## ЧТО СДЕЛАТЬ
A. Где, судя по отрывку, обрабатывали плёнку фильма?
B. Повторите из отрывка слово в слово кусок, начиная с «На том и договорились.» и дальше до «напечатали первую копию.».

## ОТРЫВОК

— Дорогой мой! Но это — не ко мне! Права принадлежат немцу.

— А я ему уже оплатил права.

— Тогда чего Вы мне звоните?

— Из этических соображений.

— Как вы сказали???

— Из этических соображений.

Мне показалось, что связь прервалась.

— Алло! Алло!

И вдруг я услышал:

— Боже! Какое забытое слово. Да делайте с моей музыкой что хотите! Только покажите готовый фильм.

На том и договорились. И вот фильм снят. Обрабатывали мы пленку на «Мосфильме». Случилось несчастье. В лаборатории нарушили температурный режим, и все склейки негатива потекли. Склеек на этой картине было много. После того, как склейки высохли, они потянули предыдущие и последующие кадры. Произошли непоправимые изменения геометрии кадров по всему фильму. Это было настоящее горе. Полтора года жизни — коту под хвост! Случись это лет десять назад, то на этом бы все и закончилось! Но это было начало третьего тысячелетия! Поэтому, слава компьютеру! Руководство «Мосфильма» под моим нажимом признало свою вину и выделило деньги на исправление. Все лето я просидел на «Мосфильме», где кадр за кадром восстанавливали изображение. Наконец, выгнали новый негатив и напечатали первую копию.

## ДАННЫЕ ДЛЯ РАБОТЫ
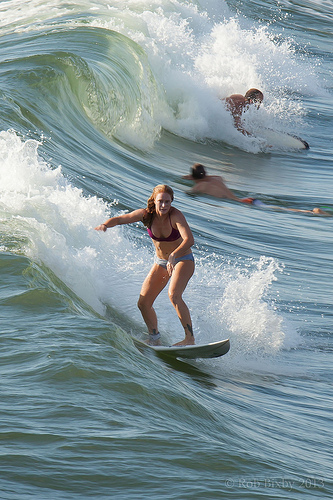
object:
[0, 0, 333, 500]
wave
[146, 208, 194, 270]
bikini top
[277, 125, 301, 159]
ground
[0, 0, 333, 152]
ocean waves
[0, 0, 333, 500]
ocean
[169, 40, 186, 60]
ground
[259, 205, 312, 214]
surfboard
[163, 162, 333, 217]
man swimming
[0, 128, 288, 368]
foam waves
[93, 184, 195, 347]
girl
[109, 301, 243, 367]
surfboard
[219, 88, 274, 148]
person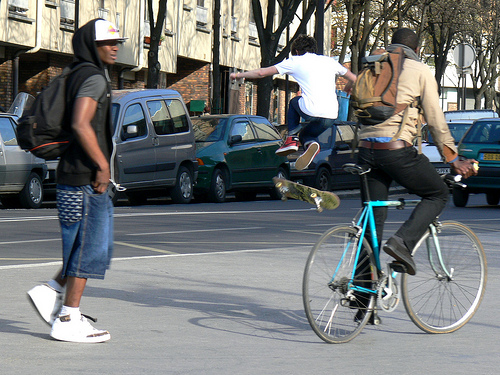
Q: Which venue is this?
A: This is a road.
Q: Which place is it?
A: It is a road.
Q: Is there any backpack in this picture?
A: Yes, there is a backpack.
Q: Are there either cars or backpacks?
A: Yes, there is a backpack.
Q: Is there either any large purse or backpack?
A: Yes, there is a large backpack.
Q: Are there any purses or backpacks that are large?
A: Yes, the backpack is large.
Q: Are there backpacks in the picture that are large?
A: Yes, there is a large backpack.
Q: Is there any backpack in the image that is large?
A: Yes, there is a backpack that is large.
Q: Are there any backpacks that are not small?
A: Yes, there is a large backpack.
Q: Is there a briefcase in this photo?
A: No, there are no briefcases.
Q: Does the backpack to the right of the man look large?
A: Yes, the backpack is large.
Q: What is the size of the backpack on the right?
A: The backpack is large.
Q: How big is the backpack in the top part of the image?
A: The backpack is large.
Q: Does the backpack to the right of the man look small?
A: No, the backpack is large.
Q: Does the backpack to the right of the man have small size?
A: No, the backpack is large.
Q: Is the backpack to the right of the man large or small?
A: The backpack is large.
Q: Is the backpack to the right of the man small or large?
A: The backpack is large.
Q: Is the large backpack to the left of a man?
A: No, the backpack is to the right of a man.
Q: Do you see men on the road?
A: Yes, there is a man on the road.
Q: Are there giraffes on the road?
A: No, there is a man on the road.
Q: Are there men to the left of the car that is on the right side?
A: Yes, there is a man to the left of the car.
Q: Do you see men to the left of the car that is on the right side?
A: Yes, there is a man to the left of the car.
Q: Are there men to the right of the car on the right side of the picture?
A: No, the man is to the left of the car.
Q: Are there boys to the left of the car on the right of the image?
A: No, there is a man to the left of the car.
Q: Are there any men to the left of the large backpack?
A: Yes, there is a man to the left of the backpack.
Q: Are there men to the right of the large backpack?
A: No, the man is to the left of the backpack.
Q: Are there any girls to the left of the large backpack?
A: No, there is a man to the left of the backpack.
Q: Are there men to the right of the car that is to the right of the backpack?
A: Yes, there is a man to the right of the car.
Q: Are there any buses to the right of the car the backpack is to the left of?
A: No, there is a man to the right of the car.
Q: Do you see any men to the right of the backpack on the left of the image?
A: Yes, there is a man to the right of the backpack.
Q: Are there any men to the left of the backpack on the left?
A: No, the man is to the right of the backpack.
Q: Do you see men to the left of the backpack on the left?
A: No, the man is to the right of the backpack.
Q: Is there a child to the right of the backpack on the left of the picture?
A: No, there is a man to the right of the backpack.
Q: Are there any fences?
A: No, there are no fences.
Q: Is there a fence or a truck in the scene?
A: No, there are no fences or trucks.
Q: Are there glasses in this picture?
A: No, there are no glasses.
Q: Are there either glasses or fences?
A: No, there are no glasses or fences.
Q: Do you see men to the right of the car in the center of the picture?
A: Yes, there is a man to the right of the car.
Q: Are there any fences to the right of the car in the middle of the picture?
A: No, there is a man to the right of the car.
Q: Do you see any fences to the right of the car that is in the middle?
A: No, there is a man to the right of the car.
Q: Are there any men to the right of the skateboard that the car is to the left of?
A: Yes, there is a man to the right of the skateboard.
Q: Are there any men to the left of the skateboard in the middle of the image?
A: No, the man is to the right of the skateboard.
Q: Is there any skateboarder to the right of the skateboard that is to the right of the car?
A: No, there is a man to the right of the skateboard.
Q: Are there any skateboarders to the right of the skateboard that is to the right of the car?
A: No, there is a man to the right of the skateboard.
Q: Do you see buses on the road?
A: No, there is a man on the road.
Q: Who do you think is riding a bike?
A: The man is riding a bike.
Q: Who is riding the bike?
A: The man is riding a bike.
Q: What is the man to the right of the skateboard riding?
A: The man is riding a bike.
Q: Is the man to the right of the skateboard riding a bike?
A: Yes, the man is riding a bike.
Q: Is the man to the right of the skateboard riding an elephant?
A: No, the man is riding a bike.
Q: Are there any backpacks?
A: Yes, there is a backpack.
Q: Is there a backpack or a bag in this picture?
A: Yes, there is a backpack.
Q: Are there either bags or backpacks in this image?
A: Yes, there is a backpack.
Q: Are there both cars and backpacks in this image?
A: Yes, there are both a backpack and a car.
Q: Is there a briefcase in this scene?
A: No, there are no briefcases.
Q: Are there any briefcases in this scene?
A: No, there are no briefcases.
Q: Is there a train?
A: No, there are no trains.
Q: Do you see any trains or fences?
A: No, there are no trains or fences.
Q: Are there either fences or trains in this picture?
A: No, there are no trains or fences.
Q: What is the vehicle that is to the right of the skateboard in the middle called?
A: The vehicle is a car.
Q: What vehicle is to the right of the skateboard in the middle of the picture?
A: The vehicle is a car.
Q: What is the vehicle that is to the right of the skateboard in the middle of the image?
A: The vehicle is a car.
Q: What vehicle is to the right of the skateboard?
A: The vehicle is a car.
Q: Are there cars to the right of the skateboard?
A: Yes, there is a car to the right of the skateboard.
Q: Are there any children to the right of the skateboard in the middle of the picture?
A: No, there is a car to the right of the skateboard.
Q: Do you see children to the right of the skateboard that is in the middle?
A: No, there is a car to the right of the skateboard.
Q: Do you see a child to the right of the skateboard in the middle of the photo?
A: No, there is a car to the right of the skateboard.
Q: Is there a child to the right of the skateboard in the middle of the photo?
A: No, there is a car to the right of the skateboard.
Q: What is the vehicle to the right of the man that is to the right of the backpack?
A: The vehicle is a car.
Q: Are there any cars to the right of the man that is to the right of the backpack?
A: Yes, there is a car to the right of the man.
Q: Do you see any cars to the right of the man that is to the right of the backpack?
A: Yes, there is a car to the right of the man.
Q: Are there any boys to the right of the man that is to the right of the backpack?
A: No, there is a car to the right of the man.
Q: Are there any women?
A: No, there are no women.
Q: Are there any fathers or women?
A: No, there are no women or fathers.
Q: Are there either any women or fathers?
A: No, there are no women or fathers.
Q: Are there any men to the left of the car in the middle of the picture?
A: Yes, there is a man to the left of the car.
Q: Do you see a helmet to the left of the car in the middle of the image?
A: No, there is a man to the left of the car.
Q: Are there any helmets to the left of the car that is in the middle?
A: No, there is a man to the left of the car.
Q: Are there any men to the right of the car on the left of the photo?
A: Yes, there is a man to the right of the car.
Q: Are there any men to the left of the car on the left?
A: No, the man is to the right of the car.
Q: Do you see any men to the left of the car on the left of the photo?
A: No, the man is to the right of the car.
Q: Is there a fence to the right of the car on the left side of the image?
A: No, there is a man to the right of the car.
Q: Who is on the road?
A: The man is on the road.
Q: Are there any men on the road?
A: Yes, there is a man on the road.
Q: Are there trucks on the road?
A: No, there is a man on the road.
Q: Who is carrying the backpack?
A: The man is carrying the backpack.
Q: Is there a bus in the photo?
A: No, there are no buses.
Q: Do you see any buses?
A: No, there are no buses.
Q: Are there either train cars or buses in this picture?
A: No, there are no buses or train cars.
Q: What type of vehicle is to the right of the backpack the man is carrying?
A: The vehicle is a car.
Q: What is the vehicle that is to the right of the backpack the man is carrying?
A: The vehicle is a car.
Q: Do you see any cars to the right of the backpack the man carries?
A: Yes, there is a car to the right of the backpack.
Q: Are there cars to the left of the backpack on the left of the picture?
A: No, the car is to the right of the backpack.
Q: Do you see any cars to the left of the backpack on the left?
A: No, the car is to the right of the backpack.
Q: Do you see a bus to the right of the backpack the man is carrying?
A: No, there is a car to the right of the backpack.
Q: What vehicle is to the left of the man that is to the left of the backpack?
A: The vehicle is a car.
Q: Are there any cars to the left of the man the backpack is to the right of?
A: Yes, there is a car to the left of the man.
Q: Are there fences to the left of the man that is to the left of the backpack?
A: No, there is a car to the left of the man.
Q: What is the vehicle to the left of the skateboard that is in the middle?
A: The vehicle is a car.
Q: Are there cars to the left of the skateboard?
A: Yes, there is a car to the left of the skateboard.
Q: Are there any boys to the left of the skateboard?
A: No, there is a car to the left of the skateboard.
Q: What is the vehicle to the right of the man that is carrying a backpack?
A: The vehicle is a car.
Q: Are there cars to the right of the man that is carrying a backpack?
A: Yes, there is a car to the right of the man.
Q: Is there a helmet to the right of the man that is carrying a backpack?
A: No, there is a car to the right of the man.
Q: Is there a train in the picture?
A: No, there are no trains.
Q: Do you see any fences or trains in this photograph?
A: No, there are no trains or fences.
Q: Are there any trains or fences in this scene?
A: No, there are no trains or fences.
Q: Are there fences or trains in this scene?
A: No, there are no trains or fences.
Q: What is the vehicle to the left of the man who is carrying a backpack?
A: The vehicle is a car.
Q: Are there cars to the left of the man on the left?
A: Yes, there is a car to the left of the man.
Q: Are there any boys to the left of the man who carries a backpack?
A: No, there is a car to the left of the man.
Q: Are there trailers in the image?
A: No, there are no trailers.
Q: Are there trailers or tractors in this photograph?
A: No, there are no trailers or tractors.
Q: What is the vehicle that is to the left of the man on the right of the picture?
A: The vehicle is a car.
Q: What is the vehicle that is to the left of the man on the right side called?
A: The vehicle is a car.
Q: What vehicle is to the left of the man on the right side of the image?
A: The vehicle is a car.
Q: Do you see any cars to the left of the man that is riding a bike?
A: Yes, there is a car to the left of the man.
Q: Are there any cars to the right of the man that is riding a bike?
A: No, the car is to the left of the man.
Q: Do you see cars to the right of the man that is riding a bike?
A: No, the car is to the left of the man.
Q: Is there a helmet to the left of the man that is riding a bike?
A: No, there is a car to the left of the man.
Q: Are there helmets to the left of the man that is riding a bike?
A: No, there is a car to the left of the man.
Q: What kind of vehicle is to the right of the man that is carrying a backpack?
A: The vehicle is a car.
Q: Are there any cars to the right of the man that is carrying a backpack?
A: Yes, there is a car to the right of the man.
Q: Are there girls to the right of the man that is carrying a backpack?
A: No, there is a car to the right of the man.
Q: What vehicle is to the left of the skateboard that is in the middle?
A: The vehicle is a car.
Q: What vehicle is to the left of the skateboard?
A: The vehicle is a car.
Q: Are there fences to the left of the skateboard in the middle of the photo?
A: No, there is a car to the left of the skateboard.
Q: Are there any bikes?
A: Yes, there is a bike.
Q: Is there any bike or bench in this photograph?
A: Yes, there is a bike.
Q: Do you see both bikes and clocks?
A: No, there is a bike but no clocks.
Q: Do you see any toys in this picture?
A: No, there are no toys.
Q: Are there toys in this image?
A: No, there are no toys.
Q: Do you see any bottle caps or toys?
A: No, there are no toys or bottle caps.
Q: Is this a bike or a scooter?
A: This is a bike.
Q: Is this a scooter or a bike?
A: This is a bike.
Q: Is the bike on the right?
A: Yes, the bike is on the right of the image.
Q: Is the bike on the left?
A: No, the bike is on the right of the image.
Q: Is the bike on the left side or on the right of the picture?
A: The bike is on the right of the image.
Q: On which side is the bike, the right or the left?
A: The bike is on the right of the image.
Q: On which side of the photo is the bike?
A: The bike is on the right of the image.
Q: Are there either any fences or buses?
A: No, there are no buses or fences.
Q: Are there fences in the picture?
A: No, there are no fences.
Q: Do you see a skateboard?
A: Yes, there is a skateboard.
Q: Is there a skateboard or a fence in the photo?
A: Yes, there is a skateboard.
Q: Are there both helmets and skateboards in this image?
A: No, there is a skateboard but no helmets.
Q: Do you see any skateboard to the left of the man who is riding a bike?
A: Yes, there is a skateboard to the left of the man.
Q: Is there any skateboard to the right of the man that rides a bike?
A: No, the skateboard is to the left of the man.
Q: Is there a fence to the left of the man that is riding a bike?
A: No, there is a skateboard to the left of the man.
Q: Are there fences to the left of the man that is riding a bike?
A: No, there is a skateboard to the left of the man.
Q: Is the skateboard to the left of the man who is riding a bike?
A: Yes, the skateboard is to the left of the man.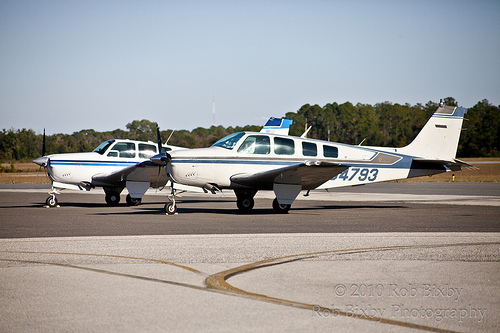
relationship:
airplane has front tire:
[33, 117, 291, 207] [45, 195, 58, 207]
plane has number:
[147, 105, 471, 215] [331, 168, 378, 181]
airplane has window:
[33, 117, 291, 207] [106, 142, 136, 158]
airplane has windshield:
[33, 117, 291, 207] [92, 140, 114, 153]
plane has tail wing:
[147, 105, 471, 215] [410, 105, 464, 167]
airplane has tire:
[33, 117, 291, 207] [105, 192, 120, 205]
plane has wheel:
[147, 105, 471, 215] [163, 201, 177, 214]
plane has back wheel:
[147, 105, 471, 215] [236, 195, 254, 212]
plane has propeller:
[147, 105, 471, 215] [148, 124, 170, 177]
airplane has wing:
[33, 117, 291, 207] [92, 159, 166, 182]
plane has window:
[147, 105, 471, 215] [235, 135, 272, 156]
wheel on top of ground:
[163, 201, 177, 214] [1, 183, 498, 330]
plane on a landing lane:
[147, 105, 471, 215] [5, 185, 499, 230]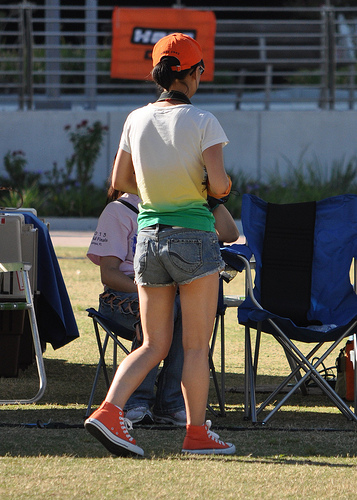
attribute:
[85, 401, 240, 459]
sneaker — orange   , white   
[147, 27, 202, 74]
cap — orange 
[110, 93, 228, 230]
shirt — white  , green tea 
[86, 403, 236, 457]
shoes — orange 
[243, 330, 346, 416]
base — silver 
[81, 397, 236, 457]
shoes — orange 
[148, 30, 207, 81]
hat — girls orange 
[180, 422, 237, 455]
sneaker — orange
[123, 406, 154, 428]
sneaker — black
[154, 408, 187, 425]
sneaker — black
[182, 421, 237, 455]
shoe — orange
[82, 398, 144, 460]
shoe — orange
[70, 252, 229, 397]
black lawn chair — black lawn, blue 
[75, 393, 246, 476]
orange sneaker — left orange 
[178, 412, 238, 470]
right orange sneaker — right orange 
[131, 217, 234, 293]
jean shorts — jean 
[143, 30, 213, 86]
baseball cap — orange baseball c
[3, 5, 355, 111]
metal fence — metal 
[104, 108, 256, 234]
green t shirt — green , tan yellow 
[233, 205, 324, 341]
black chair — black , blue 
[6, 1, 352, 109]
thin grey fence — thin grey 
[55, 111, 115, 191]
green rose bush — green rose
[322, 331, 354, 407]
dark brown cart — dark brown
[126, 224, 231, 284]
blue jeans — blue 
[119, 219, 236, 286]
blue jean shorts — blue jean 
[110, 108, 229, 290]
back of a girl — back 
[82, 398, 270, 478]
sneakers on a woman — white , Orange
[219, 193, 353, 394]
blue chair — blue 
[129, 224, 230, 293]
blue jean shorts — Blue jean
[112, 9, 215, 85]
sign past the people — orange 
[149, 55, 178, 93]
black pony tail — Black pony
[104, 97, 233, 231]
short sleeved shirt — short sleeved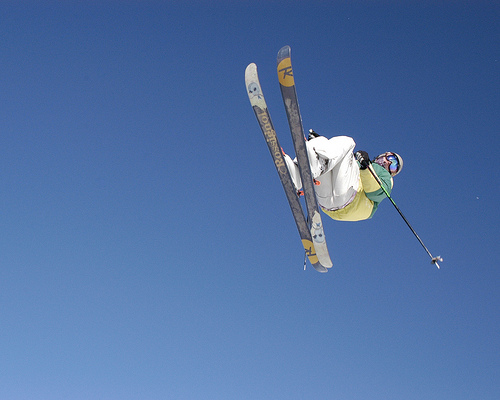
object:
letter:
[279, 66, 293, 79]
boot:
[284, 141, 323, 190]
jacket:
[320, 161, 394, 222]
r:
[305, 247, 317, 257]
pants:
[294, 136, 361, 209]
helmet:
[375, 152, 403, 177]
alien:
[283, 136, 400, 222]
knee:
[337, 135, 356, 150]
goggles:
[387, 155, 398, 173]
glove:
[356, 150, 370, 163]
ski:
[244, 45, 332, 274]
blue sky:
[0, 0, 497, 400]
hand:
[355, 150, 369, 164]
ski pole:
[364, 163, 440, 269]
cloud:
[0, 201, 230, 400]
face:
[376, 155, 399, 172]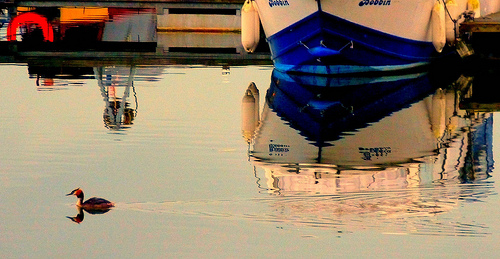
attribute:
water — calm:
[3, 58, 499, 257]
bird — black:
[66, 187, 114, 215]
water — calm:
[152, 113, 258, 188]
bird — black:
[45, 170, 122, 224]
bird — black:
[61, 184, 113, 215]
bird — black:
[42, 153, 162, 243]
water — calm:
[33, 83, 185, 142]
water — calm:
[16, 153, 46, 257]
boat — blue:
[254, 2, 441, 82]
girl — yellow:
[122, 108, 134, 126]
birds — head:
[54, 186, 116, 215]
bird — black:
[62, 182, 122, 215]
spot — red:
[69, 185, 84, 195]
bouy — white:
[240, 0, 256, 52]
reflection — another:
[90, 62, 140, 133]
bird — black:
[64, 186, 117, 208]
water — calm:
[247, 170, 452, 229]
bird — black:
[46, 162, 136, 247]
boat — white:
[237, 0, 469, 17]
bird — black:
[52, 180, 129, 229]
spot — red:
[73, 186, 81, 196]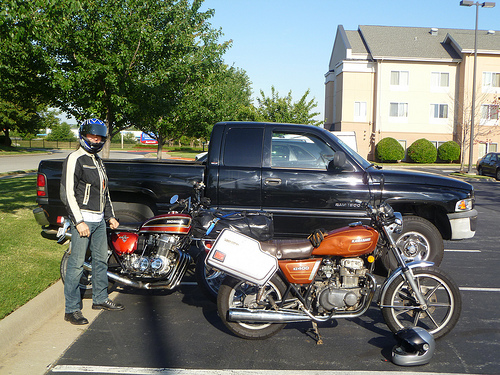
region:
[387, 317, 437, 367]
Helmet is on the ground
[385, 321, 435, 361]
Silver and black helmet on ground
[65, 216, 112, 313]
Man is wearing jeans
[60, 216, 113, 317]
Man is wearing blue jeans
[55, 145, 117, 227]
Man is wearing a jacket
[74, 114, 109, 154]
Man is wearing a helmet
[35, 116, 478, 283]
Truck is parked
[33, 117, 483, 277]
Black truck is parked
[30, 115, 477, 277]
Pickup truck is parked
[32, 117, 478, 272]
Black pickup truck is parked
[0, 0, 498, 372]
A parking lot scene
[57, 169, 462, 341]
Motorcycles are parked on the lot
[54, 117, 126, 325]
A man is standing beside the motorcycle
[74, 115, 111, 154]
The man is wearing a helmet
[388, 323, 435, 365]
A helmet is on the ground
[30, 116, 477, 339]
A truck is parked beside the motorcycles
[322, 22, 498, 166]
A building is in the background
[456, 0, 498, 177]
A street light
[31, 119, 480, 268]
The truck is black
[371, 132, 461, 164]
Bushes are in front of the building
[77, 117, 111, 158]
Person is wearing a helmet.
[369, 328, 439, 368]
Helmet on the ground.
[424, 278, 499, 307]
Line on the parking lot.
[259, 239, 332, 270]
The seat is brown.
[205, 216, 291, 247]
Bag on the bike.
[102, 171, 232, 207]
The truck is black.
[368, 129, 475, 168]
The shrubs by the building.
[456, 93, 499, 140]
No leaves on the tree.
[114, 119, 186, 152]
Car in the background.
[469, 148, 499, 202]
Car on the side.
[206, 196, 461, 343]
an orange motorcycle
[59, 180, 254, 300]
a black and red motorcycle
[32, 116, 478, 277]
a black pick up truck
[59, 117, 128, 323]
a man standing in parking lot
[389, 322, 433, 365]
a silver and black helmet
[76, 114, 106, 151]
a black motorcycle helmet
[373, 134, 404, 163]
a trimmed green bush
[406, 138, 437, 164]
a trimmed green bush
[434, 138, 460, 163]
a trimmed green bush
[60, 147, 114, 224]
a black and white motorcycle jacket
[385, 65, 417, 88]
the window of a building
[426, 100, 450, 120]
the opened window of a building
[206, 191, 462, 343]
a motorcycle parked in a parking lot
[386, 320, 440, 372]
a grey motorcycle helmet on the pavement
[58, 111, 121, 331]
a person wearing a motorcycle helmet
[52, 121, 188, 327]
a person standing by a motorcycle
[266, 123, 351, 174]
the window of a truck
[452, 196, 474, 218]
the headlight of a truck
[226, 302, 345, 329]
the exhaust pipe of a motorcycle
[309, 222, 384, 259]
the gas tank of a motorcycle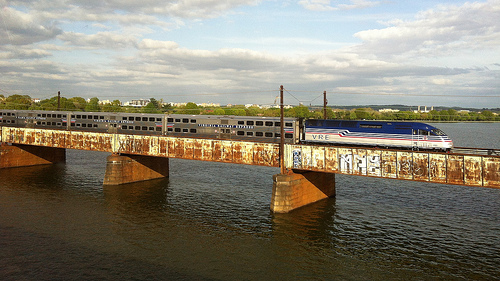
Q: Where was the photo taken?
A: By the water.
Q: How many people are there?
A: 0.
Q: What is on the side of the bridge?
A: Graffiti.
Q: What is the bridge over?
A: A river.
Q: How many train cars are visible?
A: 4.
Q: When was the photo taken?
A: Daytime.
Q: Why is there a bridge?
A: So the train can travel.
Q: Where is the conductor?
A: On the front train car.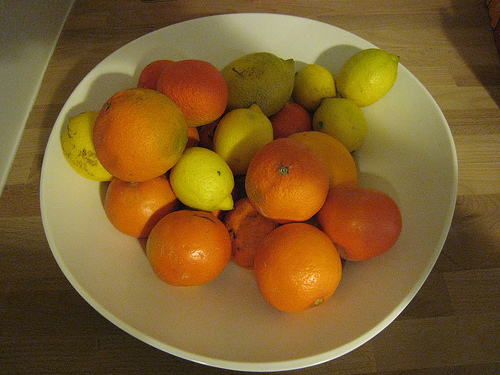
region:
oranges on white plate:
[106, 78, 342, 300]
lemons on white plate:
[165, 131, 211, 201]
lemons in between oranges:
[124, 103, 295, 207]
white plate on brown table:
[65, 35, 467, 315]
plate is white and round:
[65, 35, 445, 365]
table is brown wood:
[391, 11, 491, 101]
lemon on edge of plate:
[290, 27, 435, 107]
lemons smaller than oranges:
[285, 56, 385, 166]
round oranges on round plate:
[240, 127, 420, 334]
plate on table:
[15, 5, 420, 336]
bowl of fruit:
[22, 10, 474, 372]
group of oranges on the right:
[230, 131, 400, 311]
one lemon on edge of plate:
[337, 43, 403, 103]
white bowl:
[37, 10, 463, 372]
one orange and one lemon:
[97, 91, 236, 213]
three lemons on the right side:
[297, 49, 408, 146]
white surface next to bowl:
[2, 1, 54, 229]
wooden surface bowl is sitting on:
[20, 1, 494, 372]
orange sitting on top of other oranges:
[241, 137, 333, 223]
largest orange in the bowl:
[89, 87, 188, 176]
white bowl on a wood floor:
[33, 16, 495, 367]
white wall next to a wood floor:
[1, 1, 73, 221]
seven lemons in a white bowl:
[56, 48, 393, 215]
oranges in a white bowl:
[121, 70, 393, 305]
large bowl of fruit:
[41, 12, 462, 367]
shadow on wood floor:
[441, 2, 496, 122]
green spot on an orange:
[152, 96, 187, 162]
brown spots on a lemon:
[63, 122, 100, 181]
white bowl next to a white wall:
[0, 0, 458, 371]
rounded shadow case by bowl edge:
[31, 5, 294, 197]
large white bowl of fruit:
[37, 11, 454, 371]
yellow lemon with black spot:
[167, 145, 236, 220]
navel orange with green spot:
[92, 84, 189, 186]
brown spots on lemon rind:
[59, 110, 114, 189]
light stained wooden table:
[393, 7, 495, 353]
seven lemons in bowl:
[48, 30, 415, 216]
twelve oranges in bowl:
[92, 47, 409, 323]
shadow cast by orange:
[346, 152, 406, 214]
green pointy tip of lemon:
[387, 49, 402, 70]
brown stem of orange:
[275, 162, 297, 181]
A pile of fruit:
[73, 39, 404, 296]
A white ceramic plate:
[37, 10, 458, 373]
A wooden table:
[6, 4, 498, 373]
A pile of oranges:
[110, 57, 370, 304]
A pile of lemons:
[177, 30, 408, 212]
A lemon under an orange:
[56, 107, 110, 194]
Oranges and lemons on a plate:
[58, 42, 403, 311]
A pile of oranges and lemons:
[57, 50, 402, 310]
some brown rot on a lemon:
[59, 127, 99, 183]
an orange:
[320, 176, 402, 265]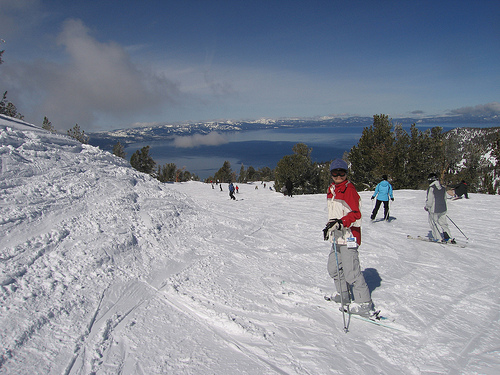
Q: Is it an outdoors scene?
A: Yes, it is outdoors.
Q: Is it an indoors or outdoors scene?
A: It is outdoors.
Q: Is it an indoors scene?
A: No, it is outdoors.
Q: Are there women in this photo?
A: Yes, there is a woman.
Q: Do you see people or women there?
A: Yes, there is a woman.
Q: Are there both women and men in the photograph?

## ОТВЕТЫ К ЗАДАНИЯМ
A. На «Мосфильме».

B.
На том и договорились. И вот фильм снят. Обрабатывали мы пленку на «Мосфильме». Случилось несчастье. В лаборатории нарушили температурный режим, и все склейки негатива потекли. Склеек на этой картине было много. После того, как склейки высохли, они потянули предыдущие и последующие кадры. Произошли непоправимые изменения геометрии кадров по всему фильму. Это было настоящее горе. Полтора года жизни — коту под хвост! Случись это лет десять назад, то на этом бы все и закончилось! Но это было начало третьего тысячелетия! Поэтому, слава компьютеру! Руководство «Мосфильма» под моим нажимом признало свою вину и выделило деньги на исправление. Все лето я просидел на «Мосфильме», где кадр за кадром восстанавливали изображение. Наконец, выгнали новый негатив и напечатали первую копию.